Стал вечерами бегать по домам, из запоя выводить: капельницы там, таблетки. Всё — просто так, чтобы пациент, а главное, его родственники, ну, те, кто платят, верили, что это и в самом деле помогает. Нормально жить стало. В смысле материальном. А душа? Она, иногда, как бы это правильнее сказать… «покалывала» иногда. Побаливала душа-то. Но не скажу, чтобы уж очень болела. И стыдно скоро не стало. И людей не жалко… если просто сидеть, опустив голову, и смотреть в пол, то многие начинают думать, что ты им сочувствуешь, что человек ты сердечный… И рекомендуют тебя следующим несчастным, у которых такая же проблема дома — тоже есть тот, кого жалко и хочется спасти. Или нужно спасти для чего-то.
А потом одна меня предала, другая… третий. Третьим был уже друг, ещё по университету, которому я, как маме, как Богу, думал, что доверяю. А он просто с тою, «другой» спал уже два года, когда она была ещё моею женой.
— Что же ты, Петя, с нами троими натворил: со мною, Верой и с собою? — спрашиваю его потом.
Он даже не «заалелся во смущении», а удивительно просто ответил:
— Олежек! Ты где живёшь-то? И в каком веке? Жизнь, старичок, она ведь суровая: не сделаешь ты её — сделают тебя!..
Вот и всё. Простейший рецепт. И живи. С этим. И не спорь. И не прекословь.
А потом он Верку в карты проиграл кому-то из своих партнёров, на корпоративе. И партнёр воспользовался.

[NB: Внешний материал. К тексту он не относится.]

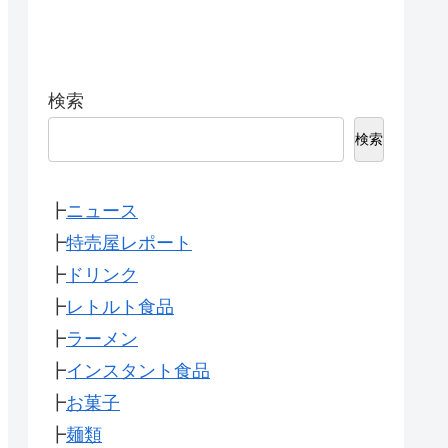
検索
検索
┣
ニュース
┣
特売屋レポート
┣
ドリンク
┣
レトルト食品
┣
ラーメン
┣
インスタント食品
┣
お菓子
┣
麺類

В одной из спален, прямо во время этого самого корпоратива. Она тогда ещё моей женой была. Формально, по документам. Среди ночи приезжает на такси. Истерзанная, лохматая, с растёртым его широкими ладонями макияжем, в порванном платье. Помню, всё про ноготь сломанный говорила…
Я тогда вот и понял: твари люди, и жалеть их не нужно. Никогда. Никого. Потому что они наслаждаются, живут. А как только плохо станет — тут же ищут защиты у обиженных ими же. И считают, что имеют на это право.
Я её тогда слушал, слушал. И спать захотел. Вызвал ей такси, посадил и дверцей хлопнул. А потом вернулся домой и уснул. Сразу. Без сновидений и угрызений совести. И завтра уже не помнил, что она ко мне накануне приезжала. И вообще всё забыл. И про неё, и про первую, Ленку, которая к матери своей в Казань сбежала, потому что та ей крутого нашла, с двойным гражданством, — ещё и с израильским…
А потом… Потом сижу вот один дома, в окно смотрю. Сижу и думаю: ну, и чего жду-то? Скоро уж сорок. А что я из себя представляю? Врач в кардиологии? В хорошем госпитале? Лео, блин, Бокерия? Доктор, чёрт возьми, Рошаль?
И в хоспис ушёл. Тут хоть зарплата больше.
Первое время, правда, не мог привыкнуть к тому, как санитарки с больными управляются: по несколько суток бельё им не меняют, а с них ведь часто течёт постоянно; бьют, прямо по лицу, кулаками, за то, что орут от боли и яду просят; матерятся, когда кормят совсем уж безнадежных, тех, кто в последней стадии уже.
А потом — ничего. Человек ведь ко всему привыкает. И я тоже привык…
И как-то так… незаметно… деньги стал за уколы брать. За какие? А за те, о которых родственники просили… чтобы не мучиться. Вечером, в конце дежурства, делаю, как снотворное. И — всё. К утру уже отмучился. И отмучились. Родственники, в смысле… Прихожу, а его кровать, вчерашнего, кому на ночь укол сделал, уже санитарки перестилают. Следующий!..
Сколько их было, за три-то года? И не вспомню теперь. Но на «двушку» в Свиблово насобирал.
А этот… Я ведь и не узнал его. Борис Петрович… Фамилию и не посмотрел. Только потом, когда уже укол сделал, а назавтра стал документы оформлять на умершего, увидел в личном деле: «Борис Петрович Бурматов». Побежал в морг, чтобы взглянуть на «умершего естественным путём, вследствие болезни»…
Точно… Он…

P. S. «В смерти моей прошу никого не винить. С жизнью расстаюсь добровольно. Полностью отдаю себе отчёт в содеянном. Врач-нарколог хосписа №… Олег Борисович Бурматов. … января 20… года.»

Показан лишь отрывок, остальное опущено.